● **Task instructions**: Output the data below without changing a single character, and omit the pictures.

⟨

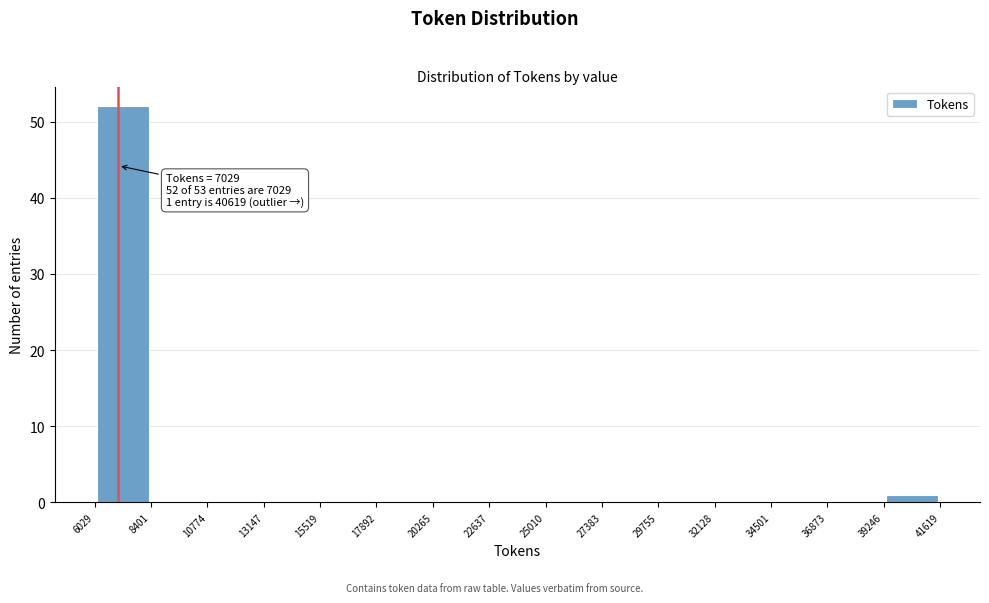

Which range on the x-axis has the tallest bar?

6029 to 8401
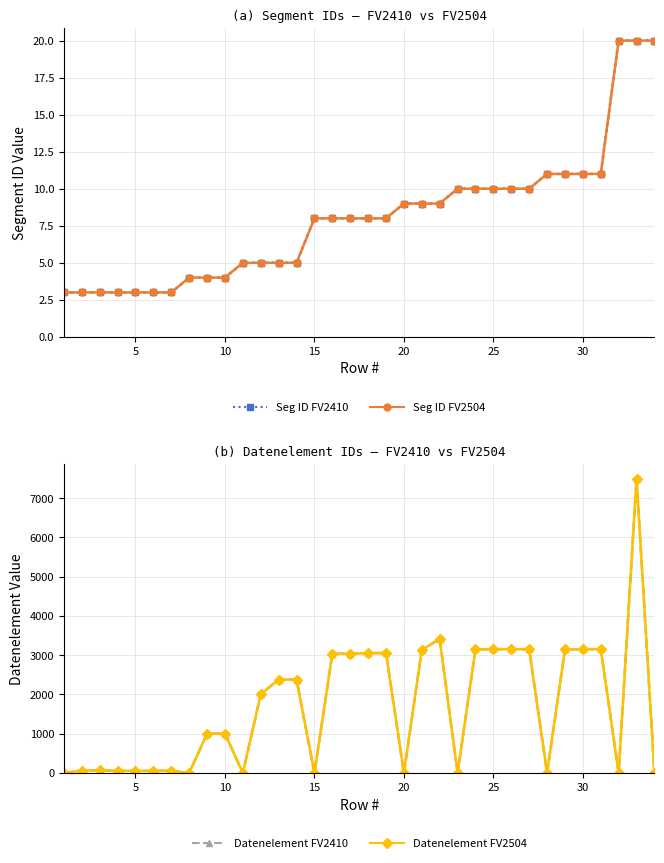

Reading right to left, extract all data points from this chart.

Seg ID FV2410: 20	20	20	11	11	11	11	10	10	10	10	10	9	9	9	8	8	8	8	8	5	5	5	5	4	4	4	3	3	3	3	3	3	3
Seg ID FV2504: 20	20	20	11	11	11	11	10	10	10	10	10	9	9	9	8	8	8	8	8	5	5	5	5	4	4	4	3	3	3	3	3	3	3
Datenelement FV2410: 0	7495	0	3155	3155	3148	0	3155	3155	3155	3148	0	3412	3139	0	3055	3055	3039	3035	0	2379	2380	2005	0	1004	1001	0	57	51	54	52	65	62	0
Datenelement FV2504: 0	7495	0	3155	3155	3148	0	3155	3155	3155	3148	0	3412	3139	0	3055	3055	3039	3035	0	2379	2380	2005	0	1004	1001	0	57	51	54	52	65	62	0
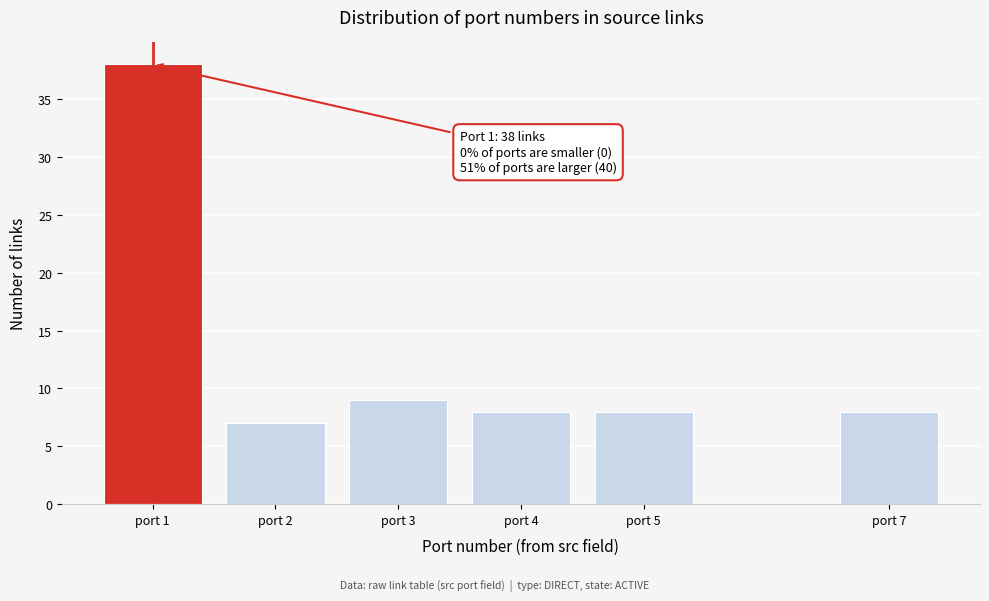

Reading left to right, extract all data points from this chart.

port 1=38	port 2=7	port 3=9	port 4=8	port 5=8	port 7=8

⟩

● **Answer to this exercise**:
Which range on the x-axis has the tallest bar?

6029 to 8401

Reading right to left, extract all data points from this chart.

Seg ID FV2410: 20	20	20	11	11	11	11	10	10	10	10	10	9	9	9	8	8	8	8	8	5	5	5	5	4	4	4	3	3	3	3	3	3	3
Seg ID FV2504: 20	20	20	11	11	11	11	10	10	10	10	10	9	9	9	8	8	8	8	8	5	5	5	5	4	4	4	3	3	3	3	3	3	3
Datenelement FV2410: 0	7495	0	3155	3155	3148	0	3155	3155	3155	3148	0	3412	3139	0	3055	3055	3039	3035	0	2379	2380	2005	0	1004	1001	0	57	51	54	52	65	62	0
Datenelement FV2504: 0	7495	0	3155	3155	3148	0	3155	3155	3155	3148	0	3412	3139	0	3055	3055	3039	3035	0	2379	2380	2005	0	1004	1001	0	57	51	54	52	65	62	0

Reading left to right, extract all data points from this chart.

port 1=38	port 2=7	port 3=9	port 4=8	port 5=8	port 7=8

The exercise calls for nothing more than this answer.